The Huskies later had a 45-yard field-goal attempt blocked by the Terps at the end of regulation. In the overtime, an underthrown pass by Maryland quarterback Scott McBrien was deflected and intercepted in the end zone.

The Terps were outgained 325 to 222. Maryland also committed nine penalties for 90 yards, including two on the long drive in regulation that ended in the field goal.

With the Terps geared to stop Michael “The Burner” Turner, Northern Illinois’ star running back who had finished second among Division I rushers the previous year, quarterback Josh Haldi completed 21 of 35 passes for 266 yards and two touchdowns, a 5-yarder to Fleck right before halftime and the other a 20-yarder to wide receiver Dan Sheldon for the game-winner.

"They did everything we expected them to do, and they did it very well," McBrien, who finished just 12 of 24 for 110 yards and an interception, said after the game. "I guess they wanted it. They came in and played like they deserved the victory. We made some foolish plays."

Said Fleck: "This is eight years in the making for [the coaching staff]. I couldn't be happier.
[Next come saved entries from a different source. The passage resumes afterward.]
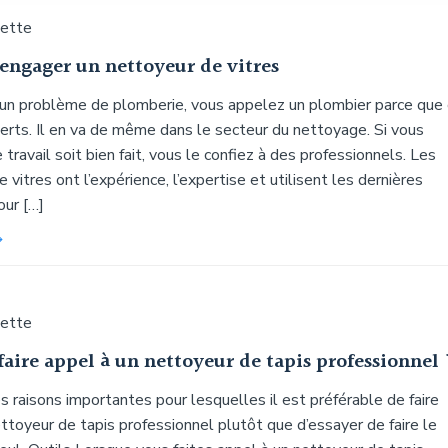
uette
’engager un nettoyeur de vitres
 un problème de plomberie, vous appelez un plombier parce que
erts. Il en va de même dans le secteur du nettoyage. Si vous
 travail soit bien fait, vous le confiez à des professionnels. Les
 vitres ont l’expérience, l’expertise et utilisent les dernières
our […]
uette
aire appel à un nettoyeur de tapis professionnel 
s raisons importantes pour lesquelles il est préférable de faire
ttoyeur de tapis professionnel plutôt que d’essayer de faire le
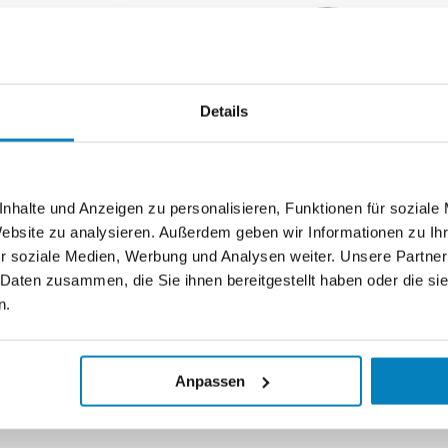
Details
nhalte und Anzeigen zu personalisieren, Funktionen für soziale
Dosierlösungen &
Zubehör
Website zu analysieren. Außerdem geben wir Informationen zu I
Mineralstofflösung
Kategorie anzeigen
r soziale Medien, Werbung und Analysen weiter. Unsere Partner
en
 Daten zusammen, die Sie ihnen bereitgestellt haben oder die s
Kategorie anzeigen
n.
Anpassen
Das könnte Ihnen auch gefallen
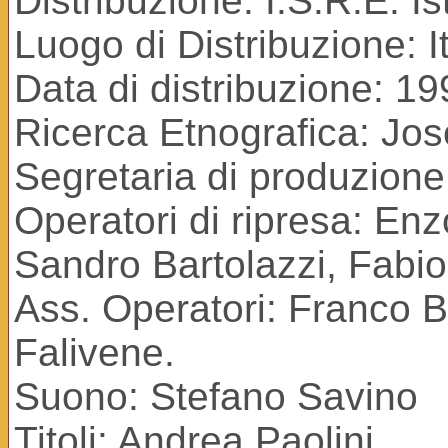
Distribuzione: I.S.R.E. I
Luogo di Distribuzione: It
Data di distribuzione: 1
Ricerca Etnografica: Jos
Segretaria di produzione
Operatori di ripresa: En
Sandro Bartolazzi, Fabi
Ass. Operatori: Franco B
Falivene.
Suono: Stefano Savino
Titoli: Andrea Paolini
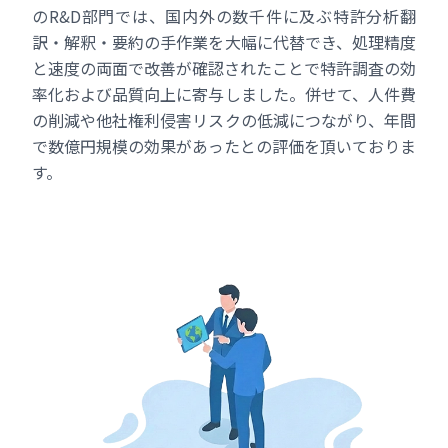
のR&D部門では、国内外の数千件に及ぶ特許分析翻
訳・解釈・要約の手作業を大幅に代替でき、処理精度
と速度の両面で改善が確認されたことで特許調査の効
率化および品質向上に寄与しました。併せて、人件費
の削減や他社権利侵害リスクの低減につながり、年間
で数億円規模の効果があったとの評価を頂いておりま
す。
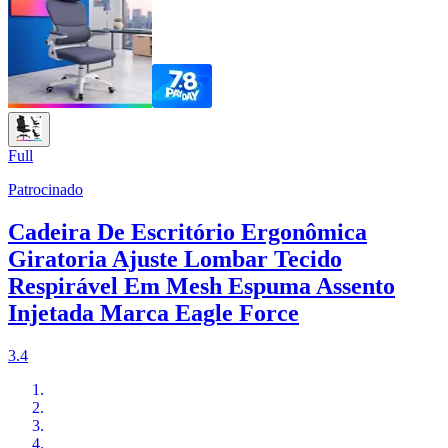
Full
Patrocinado
Cadeira De Escritório Ergonômica
Giratoria Ajuste Lombar Tecido
Respirável Em Mesh Espuma Assento
Injetada Marca Eagle Force
3.4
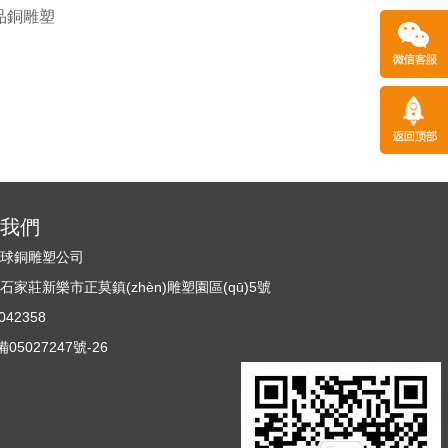
品銅雕塑
)系我們
n)球銅雕塑公司
家莊新樂市正莫鎮(zhèn)雕塑園區(qū)5號
42358
05027247號-26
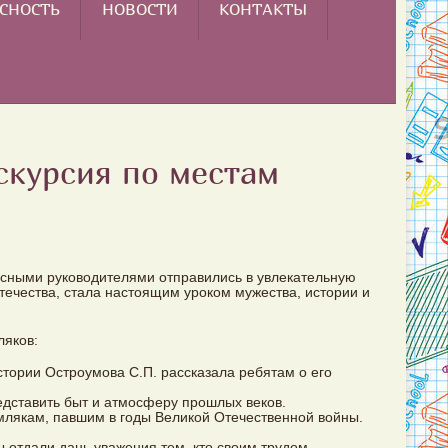
СНОСТЬ
НОВОСТИ
КОНТАКТЫ
скурсия по местам
ассными руководителями отправились в увлекательную
течества, стала настоящим уроком мужества, истории и
ляков:
истории Остроумова С.П. рассказала ребятам о его
едставить быт и атмосферу прошлых веков.
землякам, павшим в годы Великой Отечественной войны.
ы отдали дань уважения тем, кто своим трудом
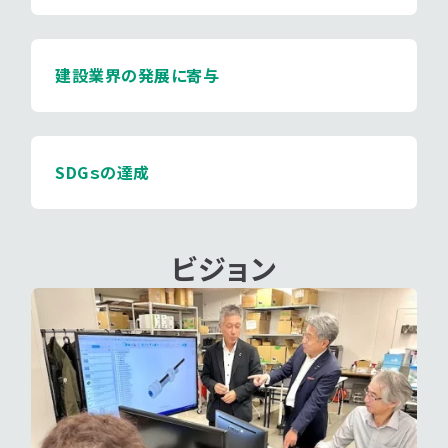
建設業界の発展に寄与
SDGｓの達成
ビジョン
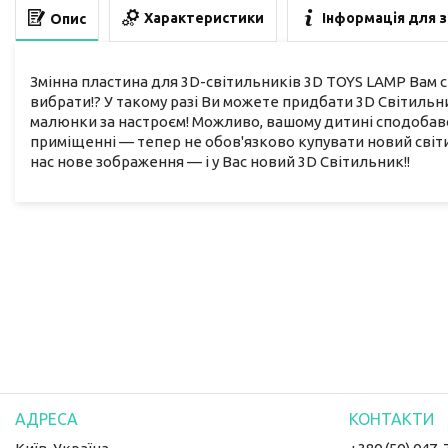
Характеристики
Інформація для 
Опис
Змінна пластина для 3D-світильників 3D TOYS LAMP Вам сп
вибрати!? У такому разі Ви можете придбати 3D Світильни
малюнки за настроєм! Можливо, вашому дитині сподобавс
приміщенні — тепер не обов'язково купувати новий світи
нас нове зображення — і у Вас новий 3D Світильник!!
I'd say this is the biggest team victory I've ever been a part of."

Longtime coach Joe Novak, whose first two teams at Northern Illinois had gone a combined 1-21, seemed at a loss after the win.

"Could somebody tell me what happened?" said Novak, whose team would finish 10-2 that season. "All I know is everyone said we won, so I was going to go along with it."


During the Big Ten coaches’ teleconference Tuesday, the now-37-year-old Fleck still has the image of one of his teammates kicking the game ball high into the air after McBrien’s pass was intercepted and of Novak celebrating the victory.

“With his fists clamped and putting them above his head, like, ‘We did it, we took one of the worst programs in the country and beat a top-10 team at the time like Maryland,” Fleck said. “That’s a very special moment. What Joe Novak had done was something a lot of people could never have done. Those are the things that excite me, things that have never been done before.”